PROBLEM DESCRIPTION:
Rewrite the records below from their first line through the line containing "元々3台車が停められるように", changing "Antiguos documentos" to "Documentos antiguos" and keeping everything else the same. Return only those lines.

PROVIDED INFORMATION:
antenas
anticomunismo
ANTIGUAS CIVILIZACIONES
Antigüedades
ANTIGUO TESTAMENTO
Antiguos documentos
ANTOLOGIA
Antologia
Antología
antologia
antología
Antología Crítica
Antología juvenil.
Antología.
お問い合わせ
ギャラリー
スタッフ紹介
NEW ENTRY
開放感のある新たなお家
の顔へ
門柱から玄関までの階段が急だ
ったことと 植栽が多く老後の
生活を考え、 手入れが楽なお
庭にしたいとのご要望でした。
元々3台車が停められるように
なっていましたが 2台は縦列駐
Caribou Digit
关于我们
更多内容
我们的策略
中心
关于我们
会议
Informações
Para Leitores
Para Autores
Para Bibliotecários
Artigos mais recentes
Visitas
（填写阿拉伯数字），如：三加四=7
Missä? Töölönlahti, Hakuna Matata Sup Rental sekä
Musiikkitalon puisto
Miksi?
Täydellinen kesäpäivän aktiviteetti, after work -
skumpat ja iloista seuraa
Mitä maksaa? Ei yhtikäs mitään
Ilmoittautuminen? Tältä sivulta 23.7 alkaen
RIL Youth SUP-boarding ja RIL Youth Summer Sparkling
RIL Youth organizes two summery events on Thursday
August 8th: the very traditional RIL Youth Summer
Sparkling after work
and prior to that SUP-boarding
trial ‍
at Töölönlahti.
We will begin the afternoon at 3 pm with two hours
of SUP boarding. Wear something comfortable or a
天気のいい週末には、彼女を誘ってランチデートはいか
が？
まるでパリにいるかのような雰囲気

EXERCISE OUTPUT:
antenas
anticomunismo
ANTIGUAS CIVILIZACIONES
Antigüedades
ANTIGUO TESTAMENTO
Documentos antiguos
ANTOLOGIA
Antologia
Antología
antologia
antología
Antología Crítica
Antología juvenil.
Antología.
お問い合わせ
ギャラリー
スタッフ紹介
NEW ENTRY
開放感のある新たなお家
の顔へ
門柱から玄関までの階段が急だ
ったことと 植栽が多く老後の
生活を考え、 手入れが楽なお
庭にしたいとのご要望でした。
元々3台車が停められるように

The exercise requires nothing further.